Records supplied
· · ·
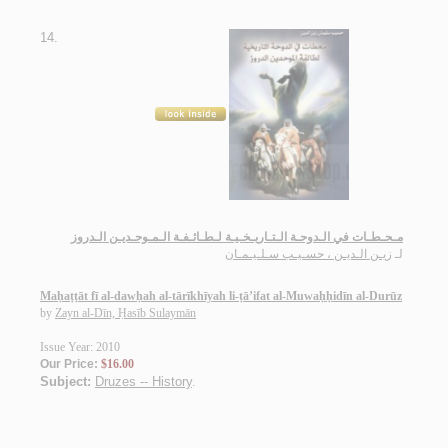
14.
مـحـطـات في الـدوحـة الـتـاريـخـيـة لـطـائـفـة الـمـوحـديـن الـدروز
لـ
زيـن الـديـن ، حسـيـب سـلـيـمـان
Maḥaṭṭāt fī al-dawḥah al-tārīkhīyah li-ṭā’ifat al-Muwaḥḥidīn al-Durūz
by
Zayn al-Dīn, Ḥasīb Sulaymān
Issue Year: 2010
Our Price:
$16.00
Subject:
Druzes -- History
.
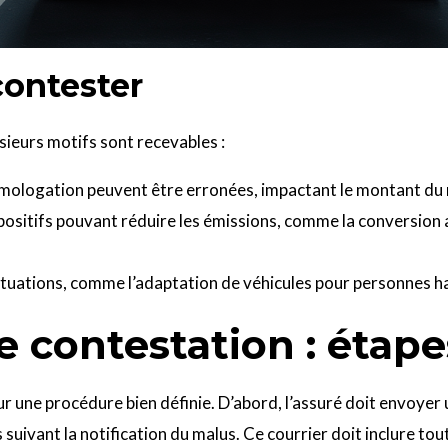
contester
sieurs motifs sont recevables :
ologation peuvent être erronées, impactant le montant du 
ositifs pouvant réduire les émissions, comme la conversion 
tuations, comme l’adaptation de véhicules pour personnes h
 contestation : étapes
r une procédure bien définie. D’abord, l’assuré doit envoyer 
 suivant la notification du malus. Ce courrier doit inclure t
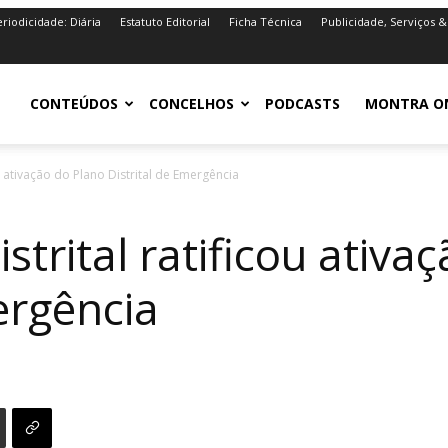
riodicidade: Diária
Estatuto Editorial
Ficha Técnica
Publicidade, Serviços &
iro.pt
CONTEÚDOS
CONCELHOS
PODCASTS
MONTRA O
ou ativação do Plano Distrital de Emergência
istrital ratificou ativ
ergência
· · ·
What to do
Return nothing but the lines running from the start of the data to the line with "ologation peuvent être", please, both ends included and no pictures.

Answer section
14.
مـحـطـات في الـدوحـة الـتـاريـخـيـة لـطـائـفـة الـمـوحـديـن الـدروز
لـ
زيـن الـديـن ، حسـيـب سـلـيـمـان
Maḥaṭṭāt fī al-dawḥah al-tārīkhīyah li-ṭā’ifat al-Muwaḥḥidīn al-Durūz
by
Zayn al-Dīn, Ḥasīb Sulaymān
Issue Year: 2010
Our Price:
$16.00
Subject:
Druzes -- History
.
contester
sieurs motifs sont recevables :
ologation peuvent être erronées, impactant le montant du 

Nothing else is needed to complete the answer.